Being a morning person or night owl may be hard wired

Anisa Salazar
Staff Writer

A recent informal survey found that 12 out of 20 students at the University of La Verne prefer morning classes to night classes.

When choosing classes, what time of day the classes are offered is important and personal to students’ desired schedule, what might be most beneficial to one’s study habits and life outside of school. 

“I prefer morning classes because it is a good way to start my day,” Cherie Atalor, junior computer science major, said. “I like to wake up in the morning and eat, then go to class so that by evening time I know I’m done and I can do my homework and rest. Having a class into the night messes with my psyche and also my sleep time.”

 Everyone is different when it comes to whether they are morning or night people. 

According to the Sleep Foundation, whose goal is to create dependable resources to help people take charge of their health and particularly their sleep, it may be difficult for morning people or night people to change. According to the Sleep Foundation’s 2024 piece “Chronotypes: Definition, Types & Effect on Sleep,” one’s chronotype is the natural feeling their body gets throughout the day to feel more alert or tired. Unlike training your circadian rhythm, it’s difficult to change chronotype, the piece finds.  

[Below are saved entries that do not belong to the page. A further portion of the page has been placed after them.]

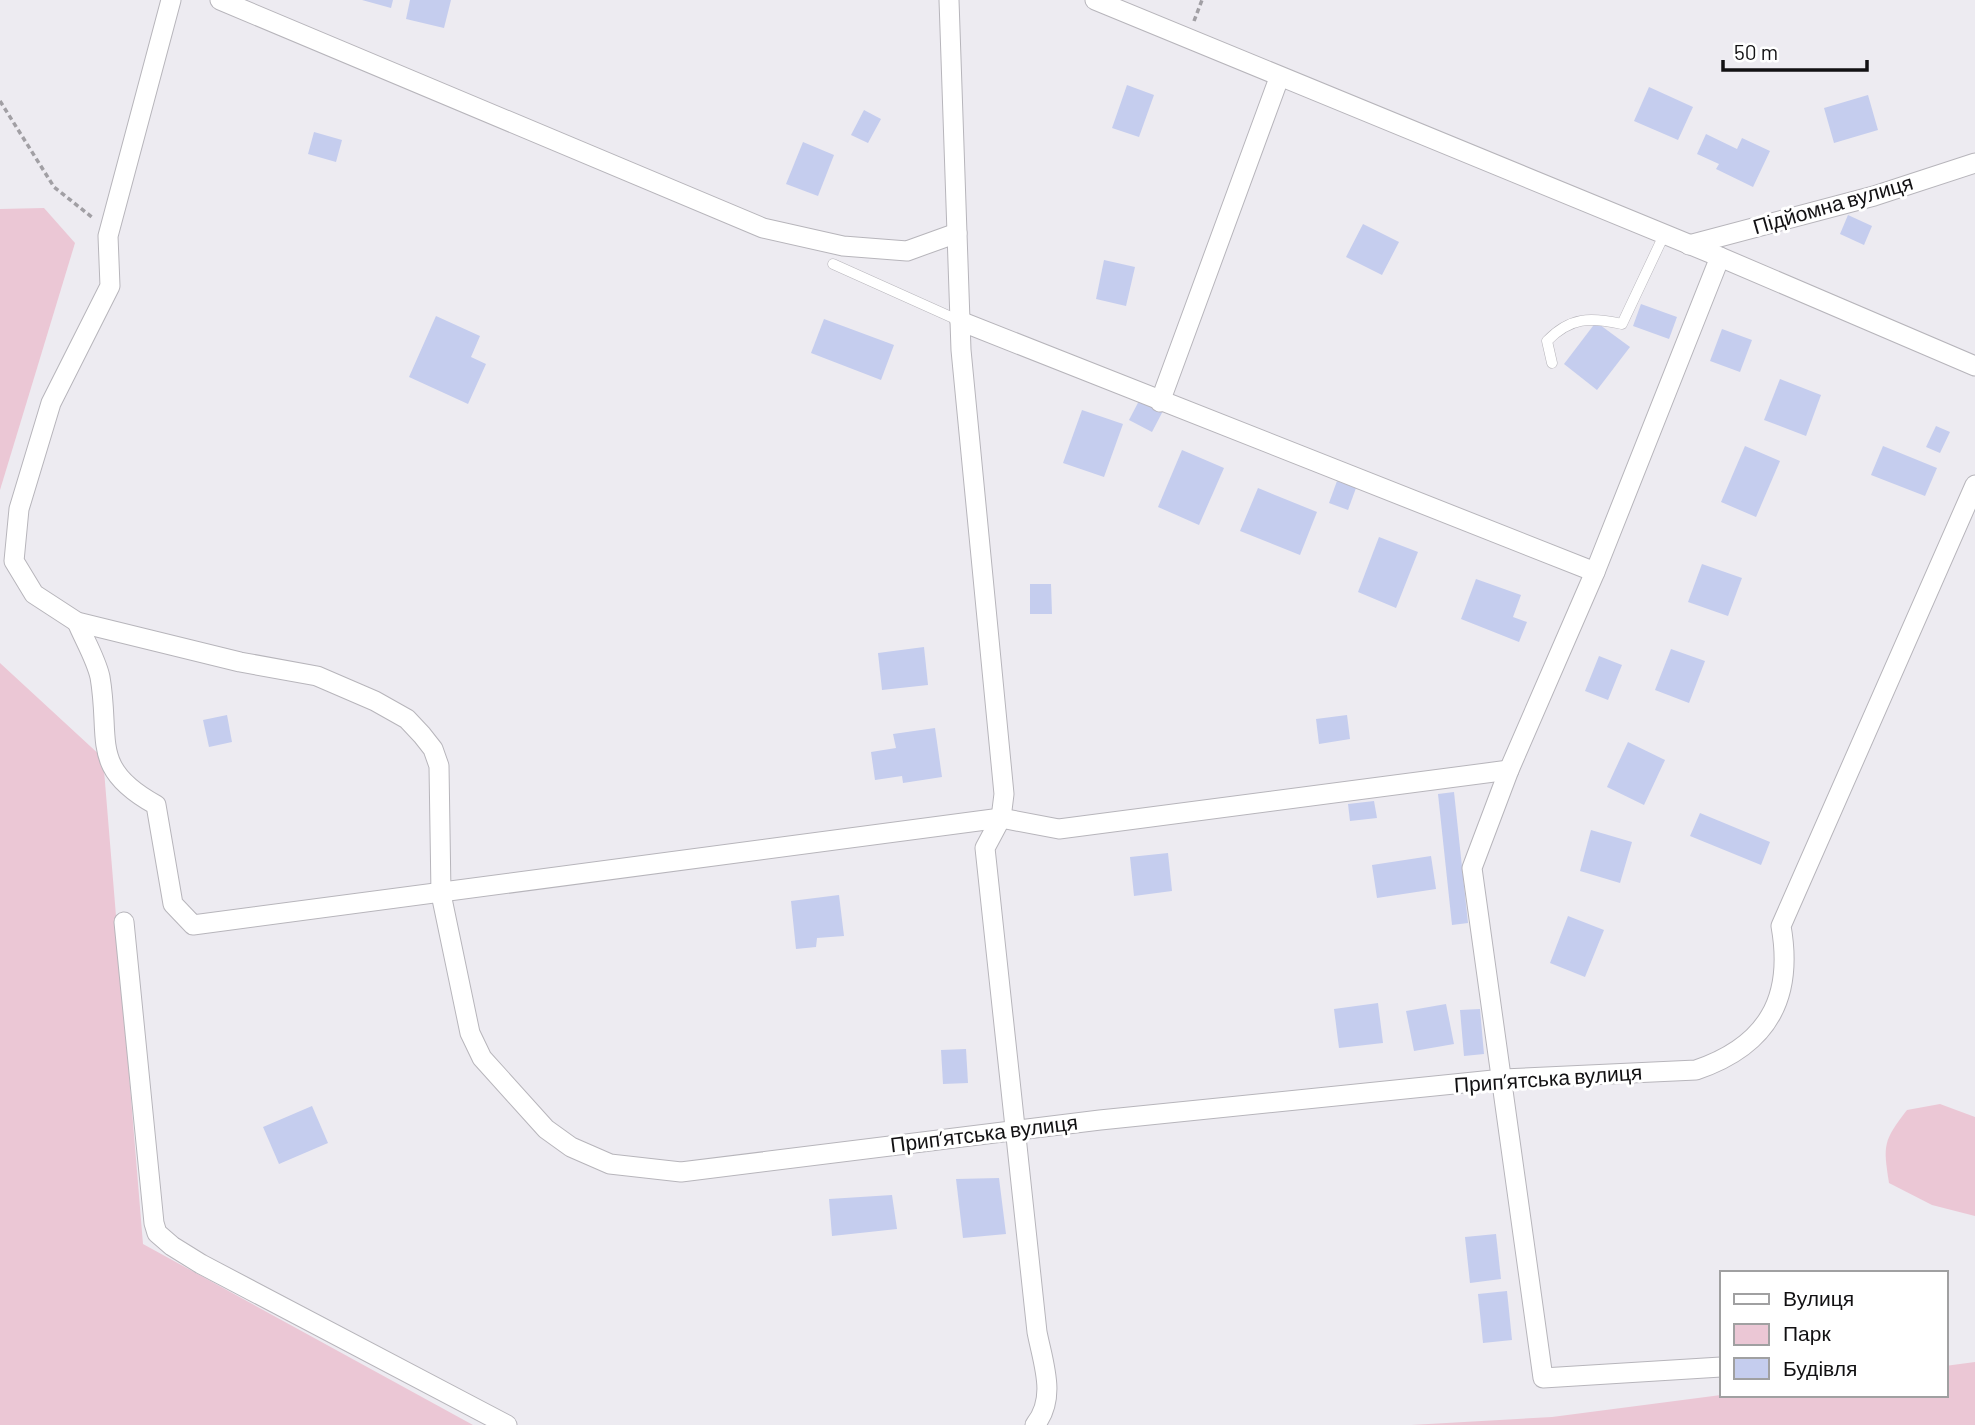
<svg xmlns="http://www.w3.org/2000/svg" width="1975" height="1425" font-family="Barlow,sans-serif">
	<rect width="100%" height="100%" fill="#edebf1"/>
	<g fill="#ebc7d5">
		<polygon points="44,208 75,243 0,490 0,209"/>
		<polygon points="0,663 103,758 143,1244 473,1425 0,1425"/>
		<path d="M1940 1104 1975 1117V1216L1932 1205 1889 1183C1883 1145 1883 1141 1907 1110Z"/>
		<polygon points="1975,1362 1975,1425 1411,1425 1552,1417 1721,1395 1945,1395 1945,1366"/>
	</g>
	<g fill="#c5cdee">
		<polygon points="362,0 393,0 391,8"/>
		<polygon points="410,0 451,0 444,28 406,19"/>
		<polygon points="1127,85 1154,95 1139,137 1112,128"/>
		<polygon points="1649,87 1693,107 1678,140 1634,121"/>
		<polygon points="1868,95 1878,130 1834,143 1824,108"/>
		<polygon points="864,110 881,119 868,143 851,135"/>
		<polygon points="314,132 342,140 336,162 308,154"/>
		<polygon points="1706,134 1737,149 1742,138 1770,151 1753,187 1716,169 1719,164 1697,154"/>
		<polygon points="803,142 834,155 818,196 786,184"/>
		<polygon points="1848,215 1872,226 1864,245 1840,234"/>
		<polygon points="1363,224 1399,242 1382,275 1346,257"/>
		<polygon points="1104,260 1135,267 1126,306 1096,299"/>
		<polygon points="1641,304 1677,317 1669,339 1633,326"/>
		<polygon points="436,316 480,336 471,357 486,364 468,404 409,377"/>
		<polygon points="824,319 894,345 881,380 811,353"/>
		<polygon points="1596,322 1630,347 1597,390 1564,364"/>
		<polygon points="1722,329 1752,340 1740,372 1710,361"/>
		<polygon points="1780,379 1821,395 1806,436 1764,420"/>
		<polygon points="1141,397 1164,409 1152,432 1129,420"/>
		<polygon points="1082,410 1123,424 1104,477 1063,463"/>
		<polygon points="1936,426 1950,432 1940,453 1926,447"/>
		<polygon points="1745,446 1780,461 1756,517 1721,502"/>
		<polygon points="1883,446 1937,468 1925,496 1871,475"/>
		<polygon points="1182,450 1224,468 1199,525 1158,507"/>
		<polygon points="1337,481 1356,488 1348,510 1329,503"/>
		<polygon points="1258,488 1317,512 1300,555 1240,531"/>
		<polygon points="1379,537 1418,552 1396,608 1358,592"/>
		<polygon points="1702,564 1742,578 1728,616 1688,602"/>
		<polygon points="1476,579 1521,595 1513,617 1527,622 1519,642 1461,619"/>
		<polygon points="1030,584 1051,584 1052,614 1030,614"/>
		<polygon points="924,647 928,685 882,690 878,653"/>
		<polygon points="1671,649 1705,661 1689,703 1655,690"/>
		<polygon points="1599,656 1622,665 1608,700 1585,691"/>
		<polygon points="227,715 232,742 209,747 203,720"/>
		<polygon points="1347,715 1350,739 1319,744 1316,719"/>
		<polygon points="935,728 942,777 903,783 902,776 875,780 871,752 896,748 893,734"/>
		<polygon points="1628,742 1665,760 1644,805 1607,787"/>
		<polygon points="1454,792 1468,923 1452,925 1438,794"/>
		<polygon points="1374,801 1377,818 1350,821 1348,804"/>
		<polygon points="1700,813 1770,842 1761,865 1690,836"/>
		<polygon points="1591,830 1632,842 1620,883 1580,871"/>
		<polygon points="1168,853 1172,891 1134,896 1130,857"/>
		<polygon points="1431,856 1436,889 1377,898 1372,865"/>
		<polygon points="839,895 844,936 817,938 816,947 796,949 791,901"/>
		<polygon points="1568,916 1604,930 1585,977 1550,963"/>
		<polygon points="1378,1003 1383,1043 1339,1048 1334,1009"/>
		<polygon points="1446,1004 1454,1044 1414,1051 1406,1011"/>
		<polygon points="1480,1009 1484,1054 1464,1056 1460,1010"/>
		<polygon points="966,1049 968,1083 943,1084 941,1050"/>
		<polygon points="312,1106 328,1143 279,1164 263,1127"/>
		<polygon points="999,1178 1006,1234 963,1238 956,1179"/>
		<polygon points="892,1195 897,1229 832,1236 829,1199"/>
		<polygon points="1496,1234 1501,1279 1470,1283 1465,1237"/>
		<polygon points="1507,1291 1512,1340 1483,1343 1478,1294"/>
	</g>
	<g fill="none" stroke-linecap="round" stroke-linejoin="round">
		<defs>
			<g id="service">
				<polyline points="833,264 960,321"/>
				<path d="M1552 363 1547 341C1570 317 1590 317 1622 324L1664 235"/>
			</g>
			<g id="minor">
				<path d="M171 0 108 236 110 286 51 403 19 509 14 561 34 594 77 622 240 662 317 676 375 701 407 719 422 735 433 749 439 766 441 894 470 1033 482 1058 546 1129 571 1147 610 1164 681 1172 1100 1120 1503 1079 1696 1070C1767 1046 1794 999 1781 926L1975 485"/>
				<polyline points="220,0 763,228 843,246 907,251 957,233"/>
				<path d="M949 0 961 350 1004 794 1001 818 985 848 1037 1332C1043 1363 1057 1398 1035 1425"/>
				<polyline points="1095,0 1720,257 1975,366"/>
				<polyline points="1689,245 1874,196 1975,163"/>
				<polyline points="1720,257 1595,572 1509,770 1472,868 1543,1378 1721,1367"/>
				<polyline points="960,321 1595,572"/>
				<polyline points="1160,402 1279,78"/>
				<path d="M77 622C84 639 96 659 100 677 111 741 89 768 156 805L173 904 193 925 1001 818 1059 829 1509 770"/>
				<polyline points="124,922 154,1223 157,1233 172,1246 201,1264 507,1425"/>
			</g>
		</defs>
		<use href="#service" stroke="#b7b5bb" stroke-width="11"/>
		<use href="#minor" stroke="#b7b5bb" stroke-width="21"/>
		<g stroke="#a19fa4" stroke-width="3.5" stroke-dasharray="5 3.5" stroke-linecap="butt">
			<polyline points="1194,21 1202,0"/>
			<polyline points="0,101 54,187 93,218"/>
		</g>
		<use href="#service" stroke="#fff" stroke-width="10"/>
		<use href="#minor" stroke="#fff" stroke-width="19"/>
	</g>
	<g text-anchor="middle" stroke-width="6" stroke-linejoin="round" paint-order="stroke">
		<g font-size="21" fill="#121113" stroke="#fff">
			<text transform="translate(1833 205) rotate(-16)" y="7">Підйомна вулиця</text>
			<text transform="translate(1548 1079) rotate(-4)" y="7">Прип’ятська вулиця</text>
			<text transform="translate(984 1134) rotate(-7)" y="7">Прип’ятська вулиця</text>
		</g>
	</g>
	<rect x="1720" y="1271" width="228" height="126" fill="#ffffff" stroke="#a0a0a1" stroke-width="2"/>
	<rect x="1734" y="1294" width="35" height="10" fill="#ffffff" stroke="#a0a0a1" stroke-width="2"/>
	<text x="1783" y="1306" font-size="21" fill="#121113">Вулиця</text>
	<rect x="1734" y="1324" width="35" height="21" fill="#ebc7d5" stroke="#a0a0a1" stroke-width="2"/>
	<text x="1783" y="1341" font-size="21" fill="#121113">Парк</text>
	<rect x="1734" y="1358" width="35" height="21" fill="#c5cdee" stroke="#a0a0a1" stroke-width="2"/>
	<text x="1783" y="1376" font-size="21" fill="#121113">Будівля</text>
	<path d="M1723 60v10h144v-10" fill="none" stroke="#121113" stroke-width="3.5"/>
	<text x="1734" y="60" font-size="21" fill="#121113" stroke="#ffffff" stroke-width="5" paint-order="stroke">50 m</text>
</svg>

If a person’s chronotype function is at its peak in the morning then it would be more beneficial to take earlier classes, the article finds. 

“I hate night classes because I (prefer to go to) sleep so early,” Briana Juarez, senior business administration major, said. “Morning classes are more convenient for me.”

The Institute for Frontier Areas of Psychology and Mental Health conducts research regarding phenomena and anomalies that are not well understood at the level of current scientific knowledge.

Their research in 2017, “Identifying the Best Times for Cognitive Functioning Using New Methods: Matching University Times to Undergraduate Chronotypes,” found that people in early adulthood have wake and sleep times that are shifted two-to-three hours later in the day, the peak of this is at 19 years old, yet many are still required to attend school or work start times that are more appropriate for younger children and older adults. 

According to the Institute’s research, aligning organization’s schedules to the people who work for them would be more efficient and productive. 

Nature Human Behavior publishes research of significance into any aspect of individual or collective human behavior. 

Their 2023 article “Early morning university classes are associated with impaired sleep and academic performancesupports delayed start times so students can sleep longer, limiting daytime sleepiness. Earlier classes, the article found, are associated with less sleep and lower grades. Additionally attendance is worse for classes that start between 8 a.m. and 9 a.m. compared to later classes, the article found.

Despite the research, some ULV students who claim to be “night owls” still prefer morning classes, so that they can get them out of the way and be free the rest of the day to do other things.

“I choose morning classes because I think you have more time throughout the day once you’re done, whether that is to prioritize your mental health or just hang out with friends,” Bianca Morado, junior biology major, said.

According to the National Center for Educational Statistics’ 2020 “College Student Employment ” report, 74% of part-time students and 40% of full-time students are also employed. Being employed while in school can positively or negatively impact academic performance, but it may be necessary to pay for classes or other expenses, the report found.

“I prefer night classes mostly because during the daytime I either have an internship or I work,” said Alejandra Neri, an educational counseling graduate student. “As a master’s student, evening classes are the best for me.”